I’ve lived in my truck for 2 years now; a blacked out ‘04 Chevy Suburban Z71 4x4 I turned into a tiny off-grid sanctuary. Solar panels, Reflectix, blackout curtains and panels, a whole living area and kitchen I designed myself… it’s not just a vehicle, it’s a full on coping mechanism. But, I feel safer in there than I ever did in a house. Being inside a home or apartment often felt encasing, suffocating, like every wall held a memory or demand. Not to mention the countless hours I had to exchange in labor just to have a place to store my things and sleep between work. My truck is freedom. It’s the one space that’s mine where I can control the lights, the sounds, the textures, the smells, and the people allowed inside.

I experience the world differently. My senses are cranked to 11. I hear fluorescent lights buzz, I feel the pressure and humidity change in a room before a storm, even sense when a TV is on by the “whine” the capacitors and voltage transformers make. Every hair on my body is like a tiny radar dish picking up the faintest signals. I feel emotions like vibrations; sometimes mine, often other people’s, sometimes even from animals or trees. Alexithymia (the inability to name or understand feelings) makes it hard to name what I feel, but that doesn’t mean I’m not feeling it. On the contrary, I feel literally everything… sometimes too much.

Along with feeling everything, I also live with chronic pain. A rollover accident at 14 left me with spinal damage that never truly healed. Then, in 2011, I was struck by lightning. Yes, really.
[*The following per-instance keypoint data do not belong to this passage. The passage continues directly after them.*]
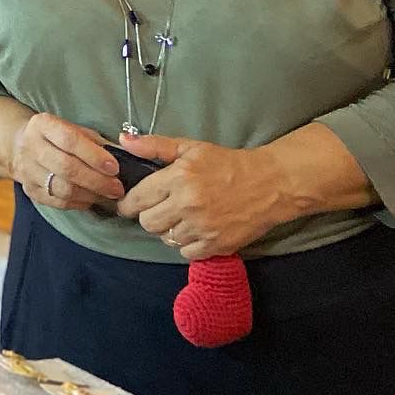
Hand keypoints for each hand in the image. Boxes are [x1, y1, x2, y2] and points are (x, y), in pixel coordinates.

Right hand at [12, 112, 123, 209]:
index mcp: (42, 125)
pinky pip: (57, 202)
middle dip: (96, 180)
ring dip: (90, 194)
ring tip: (107, 195)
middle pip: (65, 167)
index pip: (69, 140)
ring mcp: (27, 170)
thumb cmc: (58, 137)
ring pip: (62, 188)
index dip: (94, 155)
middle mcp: (30, 146)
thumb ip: (97, 142)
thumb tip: (125, 157)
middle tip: (117, 188)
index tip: (115, 168)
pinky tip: (91, 199)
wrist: (22, 146)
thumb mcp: (75, 130)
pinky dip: (78, 203)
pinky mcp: (29, 190)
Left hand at [115, 132, 286, 259]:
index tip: (128, 205)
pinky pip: (186, 253)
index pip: (138, 199)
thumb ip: (154, 146)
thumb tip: (124, 141)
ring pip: (166, 239)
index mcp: (179, 178)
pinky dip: (187, 244)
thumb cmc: (227, 164)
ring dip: (169, 230)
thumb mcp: (190, 148)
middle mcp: (188, 205)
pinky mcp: (217, 245)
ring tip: (182, 218)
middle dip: (149, 216)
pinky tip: (196, 230)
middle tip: (160, 209)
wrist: (270, 184)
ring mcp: (203, 228)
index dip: (128, 204)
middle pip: (147, 223)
That’s not the start of a superhero origin story, but it changed me in ways I’m still discovering. Daily I deal with fatigue, joint and muscle pain, brain fog, memory issues, tremors and tics, and sensory overload on a daily basis. Holding down jobs has always been… impossible. It’s not because I don’t want to work, but because most systems aren’t built for people like me. I’ve had over 30 jobs and even started several businesses. But honestly, I’ve survived more than I’ve ever thrived.
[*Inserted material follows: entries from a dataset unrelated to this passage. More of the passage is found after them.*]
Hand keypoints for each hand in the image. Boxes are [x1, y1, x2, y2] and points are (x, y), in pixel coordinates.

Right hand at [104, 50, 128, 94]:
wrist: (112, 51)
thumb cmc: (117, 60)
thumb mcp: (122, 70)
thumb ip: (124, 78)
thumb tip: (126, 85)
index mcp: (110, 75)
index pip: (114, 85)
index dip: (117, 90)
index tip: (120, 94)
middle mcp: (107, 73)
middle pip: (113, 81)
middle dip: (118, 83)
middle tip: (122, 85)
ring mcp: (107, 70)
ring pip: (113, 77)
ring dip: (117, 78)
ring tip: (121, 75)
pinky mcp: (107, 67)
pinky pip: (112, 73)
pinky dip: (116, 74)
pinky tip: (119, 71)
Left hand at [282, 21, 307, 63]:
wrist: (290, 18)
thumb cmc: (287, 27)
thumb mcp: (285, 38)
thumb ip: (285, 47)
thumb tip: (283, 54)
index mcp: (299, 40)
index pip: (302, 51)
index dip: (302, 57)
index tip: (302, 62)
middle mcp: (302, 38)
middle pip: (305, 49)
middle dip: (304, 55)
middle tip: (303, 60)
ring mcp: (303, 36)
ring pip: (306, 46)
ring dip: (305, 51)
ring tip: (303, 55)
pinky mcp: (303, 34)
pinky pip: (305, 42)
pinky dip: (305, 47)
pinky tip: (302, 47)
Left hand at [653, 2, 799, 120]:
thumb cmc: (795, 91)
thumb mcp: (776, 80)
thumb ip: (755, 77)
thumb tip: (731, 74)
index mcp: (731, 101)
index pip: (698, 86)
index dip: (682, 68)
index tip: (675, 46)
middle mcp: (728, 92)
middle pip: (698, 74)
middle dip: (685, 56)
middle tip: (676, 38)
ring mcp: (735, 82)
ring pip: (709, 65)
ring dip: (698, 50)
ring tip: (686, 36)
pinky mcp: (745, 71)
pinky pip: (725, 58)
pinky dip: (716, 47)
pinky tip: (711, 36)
But I’m still here holding on… existing. I still dream. I still love to create, to build, to learn, to help others. I’m working on telling my story more openly now because for so long I didn’t feel allowed to. I want people to know what autism looks like when it’s hidden in plain sight. I want people to understand that neurodivergence isn’t brokenness… it’s a different operating system. Autism or ADHD alone can be absolutely disabiling but, with the right support and accomodations, people like me can still do incredible things.

My hope is that if someone reads this and sees themselves in it, they’ll feel a little less alone. If someone reads this and doesn’t see themselves, they’ll hopefully understand someone they know or love a little better. This is my life. Messy, magical, hard, and human. But truthfully, I wouldn’t trade the way I see the world for anything.